Quel type de soutien le réseau d’expertise peut-il apporter aux pays qui ne sont pas encore équipés pour lutter contre la maladie ?
Le réseau d’expertise s’est positionné comme une base de données centrale et un lieu de référence vers lequel les parties prenantes peuvent se tourner pour poser toutes leurs questions. Le réseau constitue également une ressource pour l’OMSA et la FAO en vue de l’élaboration de recommandations et de l’établissement de meilleures pratiques : nous publions des documents d’orientation et participons à des groupes de travail et à des missions sur le terrain, afin d’aider les pays à développer leur capacité à faire face à la maladie.
Qui sont les experts à l’origine d’OFFLU ?
Nous sommes un réseau ouvert, donc par définition, nous n’excluons personne. Au début, nous n’étions qu’une dizaine de laboratoires de recherche. À mesure que nous avons développé des capacités dans les régions, d’autres partenaires ont rejoint OFFLU. Ils sont composés de chercheurs et de diagnosticiens, mais également de spécialistes en épidémiologie, surveillance, de professionnels de la santé et de la sécurité, de vétérinaires… Lorsque l’épidémie de grippe H1N1 a éclaté en 2009, nous avons créé un sous-groupe sur cette maladie qui était encore relativement négligée. D’autres sous-groupes ont suivi sur l’influenza équine, la faune sauvage, l’épidémiologie et la socio-économie.
Favoriser la collaboration grâce aux réseaux : tour d’horizon
En tant que chercheur, que gagnez-vous à faire partie d’un tel réseau d’expertise ?

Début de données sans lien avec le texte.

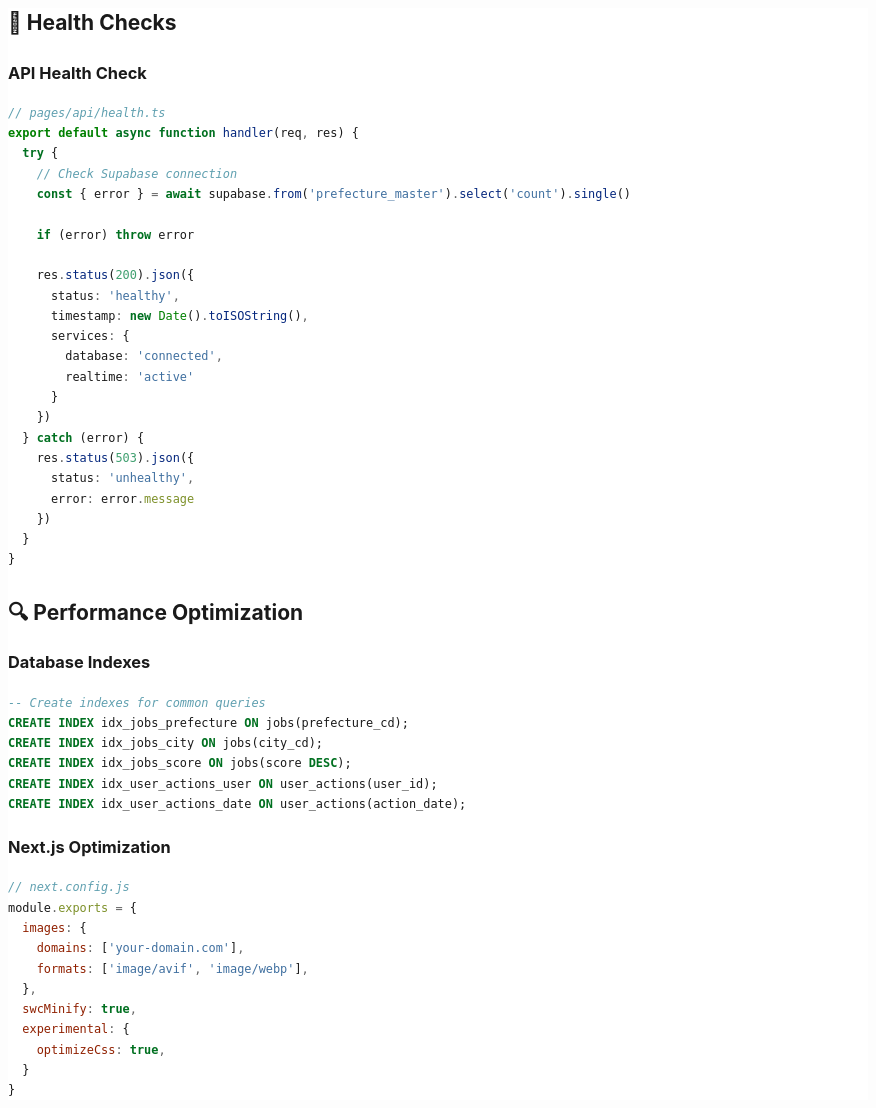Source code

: ## 📝 Health Checks

### API Health Check
```typescript
// pages/api/health.ts
export default async function handler(req, res) {
  try {
    // Check Supabase connection
    const { error } = await supabase.from('prefecture_master').select('count').single()

    if (error) throw error

    res.status(200).json({
      status: 'healthy',
      timestamp: new Date().toISOString(),
      services: {
        database: 'connected',
        realtime: 'active'
      }
    })
  } catch (error) {
    res.status(503).json({
      status: 'unhealthy',
      error: error.message
    })
  }
}
```

## 🔍 Performance Optimization

### Database Indexes
```sql
-- Create indexes for common queries
CREATE INDEX idx_jobs_prefecture ON jobs(prefecture_cd);
CREATE INDEX idx_jobs_city ON jobs(city_cd);
CREATE INDEX idx_jobs_score ON jobs(score DESC);
CREATE INDEX idx_user_actions_user ON user_actions(user_id);
CREATE INDEX idx_user_actions_date ON user_actions(action_date);
```

### Next.js Optimization
```javascript
// next.config.js
module.exports = {
  images: {
    domains: ['your-domain.com'],
    formats: ['image/avif', 'image/webp'],
  },
  swcMinify: true,
  experimental: {
    optimizeCss: true,
  }
}
```
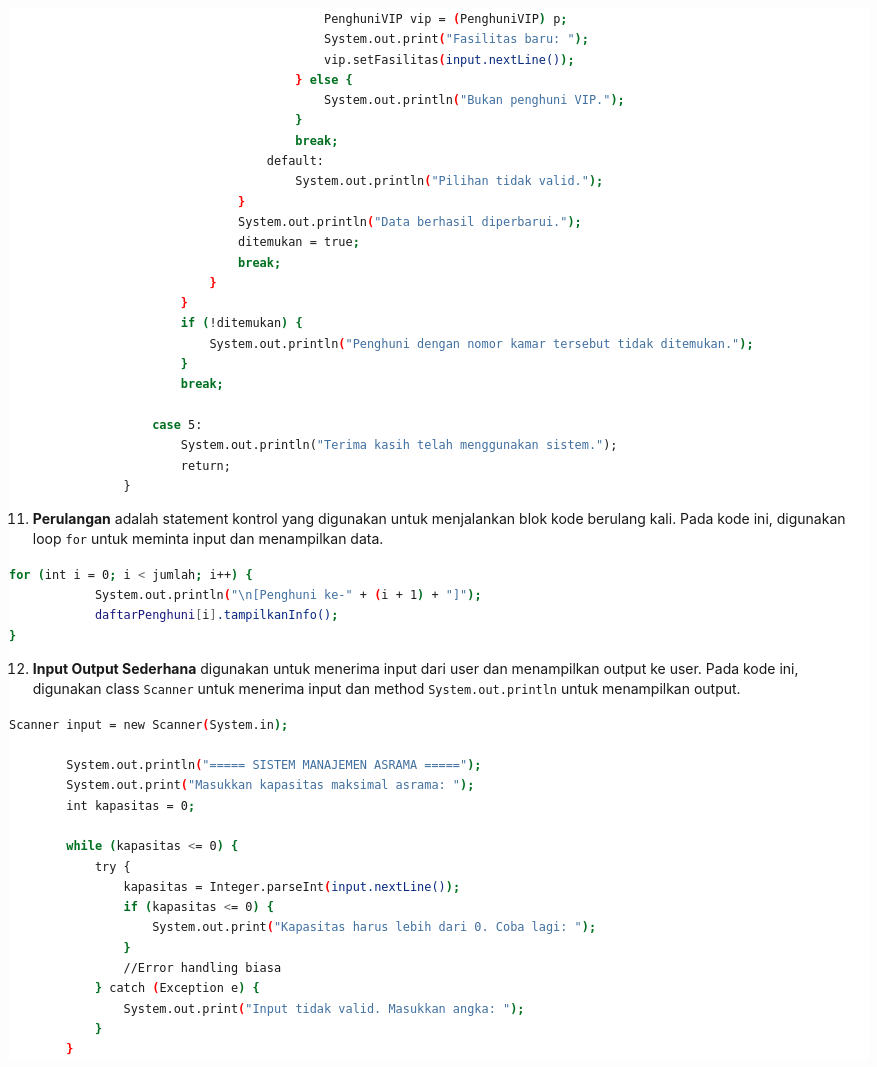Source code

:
 ```bash
                                            PenghuniVIP vip = (PenghuniVIP) p;
                                            System.out.print("Fasilitas baru: ");
                                            vip.setFasilitas(input.nextLine());
                                        } else {
                                            System.out.println("Bukan penghuni VIP.");
                                        }
                                        break;
                                    default:
                                        System.out.println("Pilihan tidak valid.");
                                }
                                System.out.println("Data berhasil diperbarui.");
                                ditemukan = true;
                                break;
                            }
                        }
                        if (!ditemukan) {
                            System.out.println("Penghuni dengan nomor kamar tersebut tidak ditemukan.");
                        }
                        break;

                    case 5:
                        System.out.println("Terima kasih telah menggunakan sistem.");
                        return;
                }
```

11. **Perulangan** adalah statement kontrol yang digunakan untuk menjalankan blok kode berulang kali. Pada kode ini, digunakan loop `for` untuk meminta input dan menampilkan data.

```bash
for (int i = 0; i < jumlah; i++) {
            System.out.println("\n[Penghuni ke-" + (i + 1) + "]");
            daftarPenghuni[i].tampilkanInfo();
}
```

12. **Input Output Sederhana** digunakan untuk menerima input dari user dan menampilkan output ke user. Pada kode ini, digunakan class `Scanner` untuk menerima input dan method `System.out.println` untuk menampilkan output.

```bash
Scanner input = new Scanner(System.in);

        System.out.println("===== SISTEM MANAJEMEN ASRAMA =====");
        System.out.print("Masukkan kapasitas maksimal asrama: ");
        int kapasitas = 0;

        while (kapasitas <= 0) {
            try {
                kapasitas = Integer.parseInt(input.nextLine());
                if (kapasitas <= 0) {
                    System.out.print("Kapasitas harus lebih dari 0. Coba lagi: ");
                }
                //Error handling biasa
            } catch (Exception e) {
                System.out.print("Input tidak valid. Masukkan angka: ");
            }
        }
```
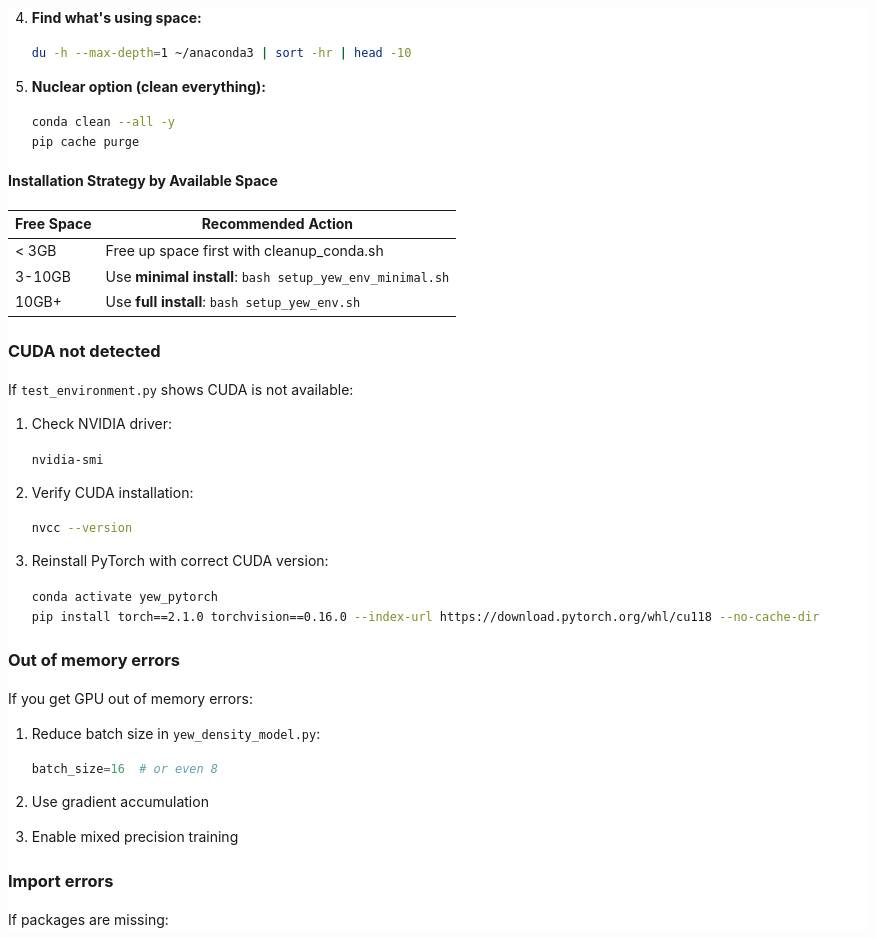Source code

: 4. **Find what's using space:**
   ```bash
   du -h --max-depth=1 ~/anaconda3 | sort -hr | head -10
   ```

5. **Nuclear option (clean everything):**
   ```bash
   conda clean --all -y
   pip cache purge
   ```

#### Installation Strategy by Available Space

| Free Space | Recommended Action |
|------------|-------------------|
| < 3GB | Free up space first with cleanup_conda.sh |
| 3-10GB | Use **minimal install**: `bash setup_yew_env_minimal.sh` |
| 10GB+ | Use **full install**: `bash setup_yew_env.sh` |

### CUDA not detected

If `test_environment.py` shows CUDA is not available:

1. Check NVIDIA driver:
   ```bash
   nvidia-smi
   ```

2. Verify CUDA installation:
   ```bash
   nvcc --version
   ```

3. Reinstall PyTorch with correct CUDA version:
   ```bash
   conda activate yew_pytorch
   pip install torch==2.1.0 torchvision==0.16.0 --index-url https://download.pytorch.org/whl/cu118 --no-cache-dir
   ```

### Out of memory errors

If you get GPU out of memory errors:

1. Reduce batch size in `yew_density_model.py`:
   ```python
   batch_size=16  # or even 8
   ```

2. Use gradient accumulation
3. Enable mixed precision training

### Import errors

If packages are missing:
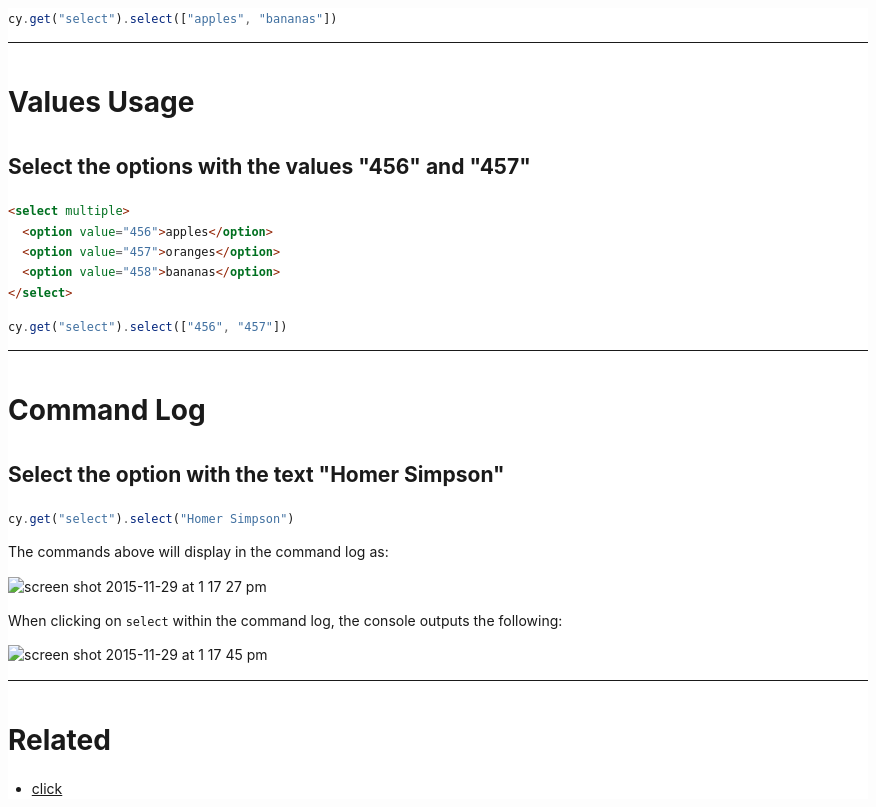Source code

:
 ```javascript
cy.get("select").select(["apples", "bananas"])
```

***

# Values Usage

## Select the options with the values "456" and "457"

```html
<select multiple>
  <option value="456">apples</option>
  <option value="457">oranges</option>
  <option value="458">bananas</option>
</select>
```

```javascript
cy.get("select").select(["456", "457"])
```

***

# Command Log

## Select the option with the text "Homer Simpson"

```javascript
cy.get("select").select("Homer Simpson")
```

The commands above will display in the command log as:

<img width="575" alt="screen shot 2015-11-29 at 1 17 27 pm" src="https://cloud.githubusercontent.com/assets/1271364/11459044/a2fd8fca-969b-11e5-8d23-3a118b82b5de.png">

When clicking on `select` within the command log, the console outputs the following:

<img width="560" alt="screen shot 2015-11-29 at 1 17 45 pm" src="https://cloud.githubusercontent.com/assets/1271364/11459045/a6b3bde2-969b-11e5-9357-272ea9684987.png">

***

# Related

- [click](https://on.cypress.io/api/click)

Ces responsabilités viennent s’ajouter à mon travail quotidien, sur la base du volontariat, mais elles en valent la peine. Grâce à OFFLU, nous sommes la vigie mondiale en matière d’influenza animale. Nous sommes reliés à un réseau d’informations sur ce qui se passe dans d’autres parties du monde : les cas de maladies, les virus qui en sont la cause, la manière dont ils évoluent et se propagent, si et où ils affectent les humains… Travailler sous l’égide d’OFFLU permet de réunir des spécialistes du monde entier, chacun avec une vision et une approche des problèmes qui lui sont propres. En tant que collectif, nous avons accès à des financements importants et à des programmes financés à l’échelle internationale.
Parlez-vous collectivement ou à titre individuel ?
Nous faisons les deux, pour autant que nous conservions notre impartialité. Par exemple, nous travaillons actuellement sur une initiative visant à cartographier toutes les variations des virus responsables de l’influenza aviaire. Notre rapport sera mis à la disposition de la communauté internationale pour réfléchir au meilleur choix de vaccins pour les volailles. Nos données sont utiles parce qu’elles sont recueillies de manière impartiale. Nos organisations respectives, l’OMSA et la FAO, préservent notre liberté d’expression scientifique.
Nos données sont utiles parce qu’elles sont recueillies de manière impartiale. Nos organisations respectives, l’OMSA et la FAO, préservent notre liberté d’expression scientifique.
Professeur Ian Brown
Qu’est-ce qui permet à votre réseau de perdurer au bout de vingt ans d’existence ?
Il est important que chaque membre perçoive la valeur de sa contribution. Les résultats de notre analyse collective sont partagés avec le réseau afin que chacun ait envie de continuer à y contribuer. Il est essentiel de pouvoir disposer d’un secrétariat de qualité, tel que celui de l’OMSA, pour que l’information continue de circuler.
Quels conseils donneriez-vous aux nouveaux réseaux scientifiques ?
Mon conseil serait de commencer petit, avec un objectif très clair, afin de ne pas trop épuiser vos ressources. Les gens ont tendance à travailler avec des collègues qu’ils connaissent et en qui ils ont confiance. Nous avons commencé avec un petit groupe de personnes qui se connaissaient très bien. Au fil du temps, avec l’élargissement de notre champ d’action, d’autres personnes ont souhaité nous rejoindre. Mais nous avons conservé notre objectif commun : notre rôle est de donner aux pays les meilleures informations et les meilleurs conseils possibles pour lutter contre l’influenza animale.